No, there should be no difference. You can read the PTX output to make sure. Here is a simple example:


struct Foo
{
    int* a, *b, *c;
};

__global__ void bar(Foo f)
{ f.a[0] = f.b[0] + f.c[0]; }

__global__ void baz(int* a, int* b, int* c)
{ a[0] = b[0] + c[0]; }

struct Quz
{
    int* a, *b, *c;

    ~Quz() {}
};

__global__ void quuz(Quz f)
{ f.a[0] = f.b[0] + f.c[0]; }

And here is the PTX assembly. Note how there is basically no difference between the functions.

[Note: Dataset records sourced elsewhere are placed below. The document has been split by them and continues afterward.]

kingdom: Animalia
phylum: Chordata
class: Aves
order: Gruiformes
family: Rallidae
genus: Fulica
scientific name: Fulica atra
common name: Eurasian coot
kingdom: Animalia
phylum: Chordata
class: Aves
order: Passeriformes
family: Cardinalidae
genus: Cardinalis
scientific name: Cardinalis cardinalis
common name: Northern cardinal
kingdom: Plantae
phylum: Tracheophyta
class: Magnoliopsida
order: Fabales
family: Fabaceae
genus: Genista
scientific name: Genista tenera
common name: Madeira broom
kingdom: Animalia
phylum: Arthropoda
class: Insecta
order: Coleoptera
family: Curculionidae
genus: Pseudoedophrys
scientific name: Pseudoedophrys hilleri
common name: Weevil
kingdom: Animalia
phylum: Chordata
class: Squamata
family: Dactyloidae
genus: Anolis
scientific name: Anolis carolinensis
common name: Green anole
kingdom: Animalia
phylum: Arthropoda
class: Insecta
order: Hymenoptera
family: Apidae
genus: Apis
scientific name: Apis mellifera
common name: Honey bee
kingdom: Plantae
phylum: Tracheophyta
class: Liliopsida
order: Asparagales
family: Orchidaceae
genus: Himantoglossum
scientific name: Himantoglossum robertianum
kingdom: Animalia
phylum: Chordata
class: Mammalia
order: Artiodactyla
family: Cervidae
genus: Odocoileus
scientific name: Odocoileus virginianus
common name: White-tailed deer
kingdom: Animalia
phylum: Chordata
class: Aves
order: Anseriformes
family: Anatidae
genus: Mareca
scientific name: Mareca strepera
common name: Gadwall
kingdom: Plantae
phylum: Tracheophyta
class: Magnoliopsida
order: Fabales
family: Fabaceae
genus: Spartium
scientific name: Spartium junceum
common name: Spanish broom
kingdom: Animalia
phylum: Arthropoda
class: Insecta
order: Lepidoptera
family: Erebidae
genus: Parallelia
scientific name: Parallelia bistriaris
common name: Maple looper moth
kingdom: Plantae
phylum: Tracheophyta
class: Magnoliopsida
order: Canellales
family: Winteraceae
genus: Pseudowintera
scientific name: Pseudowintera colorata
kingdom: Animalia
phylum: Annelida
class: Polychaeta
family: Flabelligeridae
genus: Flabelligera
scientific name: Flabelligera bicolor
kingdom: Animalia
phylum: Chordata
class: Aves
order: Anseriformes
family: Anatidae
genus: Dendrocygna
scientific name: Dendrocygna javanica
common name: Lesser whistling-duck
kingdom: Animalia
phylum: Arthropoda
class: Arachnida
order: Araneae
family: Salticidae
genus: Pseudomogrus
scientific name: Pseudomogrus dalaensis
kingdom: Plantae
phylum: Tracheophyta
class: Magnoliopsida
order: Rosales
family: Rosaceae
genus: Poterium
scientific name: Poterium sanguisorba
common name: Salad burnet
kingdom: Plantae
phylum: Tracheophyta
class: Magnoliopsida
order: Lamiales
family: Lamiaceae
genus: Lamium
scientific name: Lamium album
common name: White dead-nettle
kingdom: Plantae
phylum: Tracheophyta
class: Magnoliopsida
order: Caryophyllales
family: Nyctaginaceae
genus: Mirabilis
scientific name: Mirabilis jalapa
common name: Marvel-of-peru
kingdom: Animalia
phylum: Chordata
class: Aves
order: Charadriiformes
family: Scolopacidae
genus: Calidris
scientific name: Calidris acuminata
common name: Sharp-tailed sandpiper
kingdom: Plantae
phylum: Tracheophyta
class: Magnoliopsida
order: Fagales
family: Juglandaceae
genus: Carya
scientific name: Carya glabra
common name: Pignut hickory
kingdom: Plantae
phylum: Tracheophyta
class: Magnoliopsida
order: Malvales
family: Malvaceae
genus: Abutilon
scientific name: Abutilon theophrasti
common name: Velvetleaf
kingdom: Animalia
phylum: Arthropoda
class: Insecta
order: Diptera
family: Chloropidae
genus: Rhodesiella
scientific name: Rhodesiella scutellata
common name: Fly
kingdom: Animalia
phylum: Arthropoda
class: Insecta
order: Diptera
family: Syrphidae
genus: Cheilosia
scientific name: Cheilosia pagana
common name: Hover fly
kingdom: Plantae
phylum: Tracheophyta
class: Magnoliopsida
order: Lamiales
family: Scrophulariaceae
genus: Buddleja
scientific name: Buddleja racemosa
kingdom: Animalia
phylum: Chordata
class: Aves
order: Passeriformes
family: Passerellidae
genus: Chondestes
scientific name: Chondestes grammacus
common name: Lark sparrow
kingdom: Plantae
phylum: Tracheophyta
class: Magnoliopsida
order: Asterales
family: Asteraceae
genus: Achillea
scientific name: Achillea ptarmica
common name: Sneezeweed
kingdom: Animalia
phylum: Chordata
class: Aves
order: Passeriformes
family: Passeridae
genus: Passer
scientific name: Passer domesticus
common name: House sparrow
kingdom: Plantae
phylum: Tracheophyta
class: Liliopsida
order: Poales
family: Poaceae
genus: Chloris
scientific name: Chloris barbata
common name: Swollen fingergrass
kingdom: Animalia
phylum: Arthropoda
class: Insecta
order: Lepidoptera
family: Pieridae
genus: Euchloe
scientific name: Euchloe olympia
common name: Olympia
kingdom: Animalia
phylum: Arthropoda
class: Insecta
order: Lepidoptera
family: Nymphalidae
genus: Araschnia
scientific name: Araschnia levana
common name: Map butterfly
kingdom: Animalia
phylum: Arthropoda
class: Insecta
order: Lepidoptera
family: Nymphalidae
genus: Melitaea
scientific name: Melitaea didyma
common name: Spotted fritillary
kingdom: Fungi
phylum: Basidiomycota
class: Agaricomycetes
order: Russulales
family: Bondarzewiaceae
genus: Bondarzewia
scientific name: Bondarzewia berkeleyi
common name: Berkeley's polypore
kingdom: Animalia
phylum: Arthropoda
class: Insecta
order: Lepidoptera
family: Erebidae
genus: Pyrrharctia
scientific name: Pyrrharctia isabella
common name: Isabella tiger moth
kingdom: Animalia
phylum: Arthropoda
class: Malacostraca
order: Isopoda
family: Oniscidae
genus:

.visible .entry _Z3bar3Foo(
    .param .align 8 .b8 _Z3bar3Foo_param_0[24]
)
{
    .reg .b32   %r<4>;
    .reg .b64   %rd<7>;

    ld.param.u64    %rd1, [_Z3bar3Foo_param_0+16];
    ld.param.u64    %rd2, [_Z3bar3Foo_param_0+8];
    ld.param.u64    %rd3, [_Z3bar3Foo_param_0];
    cvta.to.global.u64  %rd4, %rd3;
    cvta.to.global.u64  %rd5, %rd2;
    cvta.to.global.u64  %rd6, %rd1;
    ld.global.u32   %r1, [%rd5];
    ld.global.u32   %r2, [%rd6];
    add.s32     %r3, %r2, %r1;
    st.global.u32   [%rd4], %r3;
    ret;
}

.visible .entry _Z3bazPiS_S_(
    .param .u64 _Z3bazPiS_S__param_0,
    .param .u64 _Z3bazPiS_S__param_1,
    .param .u64 _Z3bazPiS_S__param_2
)
{
    .reg .b32   %r<4>;
    .reg .b64   %rd<7>;


    ld.param.u64    %rd1, [_Z3bazPiS_S__param_0];
    ld.param.u64    %rd2, [_Z3bazPiS_S__param_1];
    ld.param.u64    %rd3, [_Z3bazPiS_S__param_2];
    cvta.to.global.u64  %rd4, %rd1;
    cvta.to.global.u64  %rd5, %rd3;
    cvta.to.global.u64  %rd6, %rd2;
    ld.global.u32   %r1, [%rd6];
    ld.global.u32   %r2, [%rd5];
    add.s32     %r3, %r2, %r1;
    st.global.u32   [%rd4], %r3;
    ret;
}

.visible .entry _Z4quuz3Quz(
    .param .align 8 .b8 _Z4quuz3Quz_param_0[24]
)
{
    .reg .b32   %r<4>;
    .reg .b64   %rd<7>;


    ld.param.u64    %rd1, [_Z4quuz3Quz_param_0+16];
    ld.param.u64    %rd2, [_Z4quuz3Quz_param_0+8];
    ld.param.u64    %rd3, [_Z4quuz3Quz_param_0];
    cvta.to.global.u64  %rd4, %rd3;
    cvta.to.global.u64  %rd5, %rd2;
    cvta.to.global.u64  %rd6, %rd1;
    ld.global.u32   %r1, [%rd5];
    ld.global.u32   %r2, [%rd6];
    add.s32     %r3, %r2, %r1;
    st.global.u32   [%rd4], %r3;
    ret;
}

It all works the same because CUDA puts all arguments into "constant memory" and accesses them through specialized memory load functions that go through the "constant cache."